UK borrowing costs fall as PM backs chancellor
TruthLens AI Suggested Headline:
"UK Government Borrowing Costs Decline Following Prime Minister's Support for Chancellor"
TruthLens AI Summary
In early trading on Thursday, the cost of government borrowing in the UK experienced a decline, partially reversing the previous day's increase that followed the chancellor's emotional address in the House of Commons. The yield on UK 10-year bonds decreased to 4.53%, down from 4.61% at the close of Wednesday. This shift came as a response to Prime Minister Rishi Sunak's remarks indicating his strong support for Chancellor Rachel Reeves, stating that he was working 'in lockstep' with her. Additionally, the British pound, which faced a dip on Wednesday, showed signs of recovery, rising to $1.3668, although it has not fully regained its previous strength. Analysts noted that financial markets appeared to be rallying behind the chancellor, with concerns that her potential departure would lead to a loss of fiscal discipline and increased deficits in government spending. Will Walker Arnott, head of private clients at Charles Stanley, described the situation as a unique instance where financial markets seemed to bolster a politician's career prospects due to their apprehension over the implications of a leadership change in the Treasury.
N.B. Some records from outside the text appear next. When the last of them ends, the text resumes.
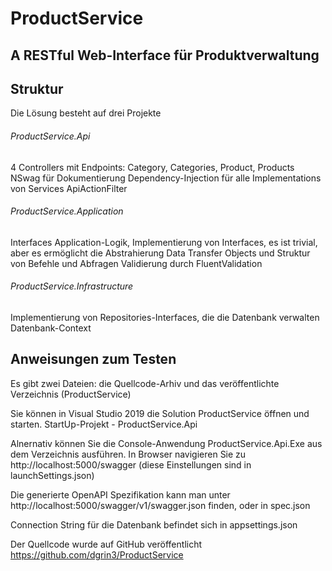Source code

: ﻿# ProductService

## A RESTful Web-Interface für Produktverwaltung

## Struktur

Die Lösung besteht auf drei Projekte

###### ProductService.Api
4 Controllers mit Endpoints: Category, Categories, Product, Products
NSwag für Dokumentierung
Dependency-Injection für alle Implementations von Services
ApiActionFilter

###### ProductService.Application
Interfaces
Application-Logik, Implementierung von Interfaces, es ist trivial, aber es ermöglicht die Abstrahierung
Data Transfer Objects und Struktur von Befehle und Abfragen
Validierung durch FluentValidation

###### ProductService.Infrastructure
Implementierung von Repositories-Interfaces, die die Datenbank verwalten
Datenbank-Context

## Anweisungen zum Testen

Es gibt zwei Dateien: die Quellcode-Arhiv und das veröffentlichte Verzeichnis (ProductService)

Sie können in Visual Studio 2019 die Solution ProductService öffnen und starten.
StartUp-Projekt - ProductService.Api

Alnernativ können Sie die Console-Anwendung ProductService.Api.Exe aus dem Verzeichnis ausführen.
In Browser navigieren Sie zu http://localhost:5000/swagger (diese Einstellungen sind in launchSettings.json)

Die generierte OpenAPI Spezifikation kann man unter http://localhost:5000/swagger/v1/swagger.json finden, oder in spec.json

Connection String für die Datenbank befindet sich in appsettings.json

Der Quellcode wurde auf GitHub veröffentlicht https://github.com/dgrin3/ProductService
Despite the positive movement in borrowing costs, experts like Mohamed El-Erian cautioned that market volatility is likely to persist. He emphasized that once a risk premium is introduced into the market, it becomes challenging to eliminate it completely. El-Erian suggested that while some moderation in borrowing costs could be expected, the market would not return to its previous state before the surge in yields. The overall sentiment among market participants indicates a cautious optimism, yet a recognition that the economic landscape remains fragile. As the government navigates these financial challenges, the interplay between political stability and fiscal responsibility will be crucial in shaping both market reactions and the broader economic outlook for the UK.